If state government has $500 million available for an experiment like NCInnovation, taxpayers are entitled to draw one of two conclusions. Either their money is not being used for core government services, or taxes are too high. Quite possibly, both are true.
North Carolina does not need a taxpayer-funded venture-capital endowment to prove that it is a national leader in business, innovation, or research. CNBC named North Carolina the Top State for Business in 2025, the third time in four years the state earned that distinction. The state ranked especially well for its economy and business climate, including top-five marks for economy and business friendliness.
That success did not happen because state government placed $500 million in a private nonprofit endowment. It happened because North Carolina has built a competitive tax and regulatory climate, a strong workforce, a growing economy, and an excellent system of public and private higher education.
We should be proud of our university system. Taxpayers have already invested heavily in it, and those institutions will continue to be engines of research, talent, and economic opportunity without asking taxpayers to underwrite a separate venture-capital-style fund.

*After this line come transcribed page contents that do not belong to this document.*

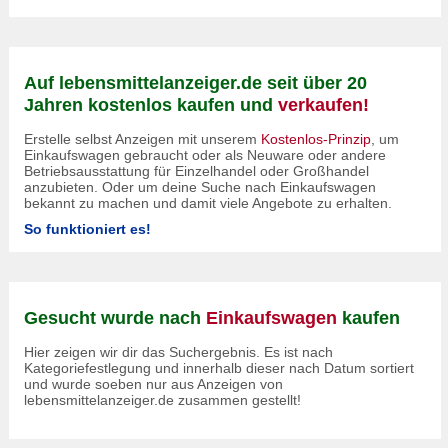
Auf lebensmittelanzeiger.de seit über 20
Jahren kostenlos kaufen und
verkaufen!
Erstelle selbst Anzeigen mit unserem
Kostenlos-Prinzip
, um
Einkaufswagen gebraucht oder als Neuware oder andere
Betriebsausstattung für Einzelhandel oder Großhandel
anzubieten. Oder um deine Suche nach Einkaufswagen
bekannt zu machen und damit viele Angebote zu erhalten.
So funktioniert es!
Gesucht wurde nach
Einkaufswagen
kaufen
Hier zeigen wir dir das Suchergebnis. Es ist nach
Kategoriefestlegung und innerhalb dieser nach Datum sortiert
und wurde soeben nur aus Anzeigen von
lebensmittelanzeiger.de zusammen gestellt!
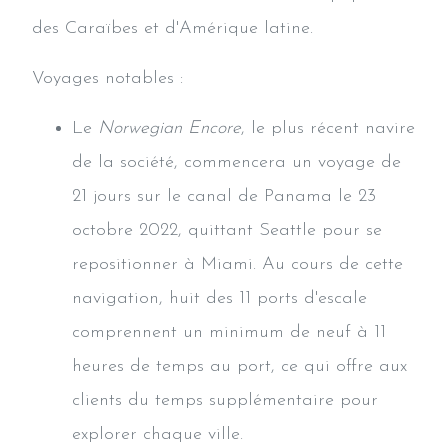
des Caraïbes et d'Amérique latine.
Voyages notables :
Le
Norwegian Encore
, le plus récent navire
de la société, commencera un voyage de
21 jours sur le canal de Panama le 23
octobre 2022, quittant Seattle pour se
repositionner à Miami. Au cours de cette
navigation, huit des 11 ports d'escale
comprennent un minimum de neuf à 11
heures de temps au port, ce qui offre aux
clients du temps supplémentaire pour
explorer chaque ville.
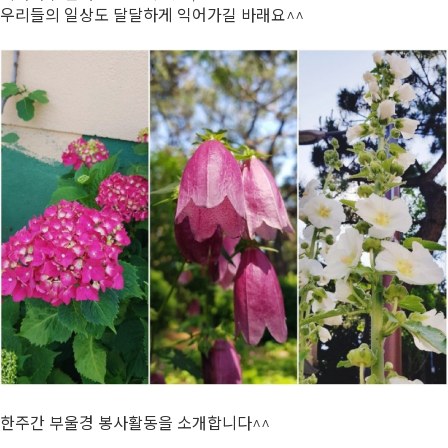
우리들의 일상도 달달하게 익어가길 바래요^^
한주간 부울경 봉사활동을 소개합니다^^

The state has many priorities. Lawmakers can and should debate what those priorities are. Rebuilding from Hurricane Helene, strengthening emergency response, supporting rural county school construction, maintaining roads, improving public safety, or considering a new children’s hospital are all much closer to the proper scope of constitutional government than taxpayer-funded venture capital.
But reclaiming this endowment should not be treated as an excuse for new spending. The proper course is to move the funds into the Savings Reserve. That would return the money to public control, strengthen the state’s fiscal position, and make clear that this is not a spending increase. It is the correction of a prior budget mistake: moving taxpayer savings out of a private nonprofit endowment and back into a taxpayer-controlled reserve.
This distinction matters. The question before the Senate is not whether lawmakers can identify other programs on which to spend $500 million. In a large and fast-growing state, there will always be more proposed uses for taxpayer dollars than available funds. The question is whether taxpayer savings should remain locked away in a venture-capital-style nonprofit when the state already has a proper vehicle for reserves and future needs.
This is not an argument against innovation. It is not an argument against research, universities, entrepreneurs, or the private sector. North Carolina should be a place where all of those thrive. But innovation does not require state government to act as a venture-capital funder. Private capital, philanthropy, universities, and entrepreneurs are better suited than government or government-appointed boards to decide which early-stage technologies merit investment.
Every dollar locked away in NCInnovation is a dollar unavailable for legitimate public needs, future emergencies, future tax relief, or other priorities directly accountable to voters through the General Assembly. The Senate does not need to settle every budget debate in order to recognize that a $500 million public endowment for a private nonprofit should not outrank taxpayer-controlled savings.
North Carolina taxpayers deserve better than being told state government needs their money, only to learn that government had hundreds of millions of dollars available for a venture-capital-style nonprofit.
For that reason, the John Locke Foundation respectfully urges the Senate to support a full clawback of the NCInnovation endowment and transfer the funds to the Savings Reserve. Taxpayer dollars should be used for core constitutional responsibilities, returned to taxpayers, or held in taxpayer-controlled savings — not locked away in a private nonprofit endowment.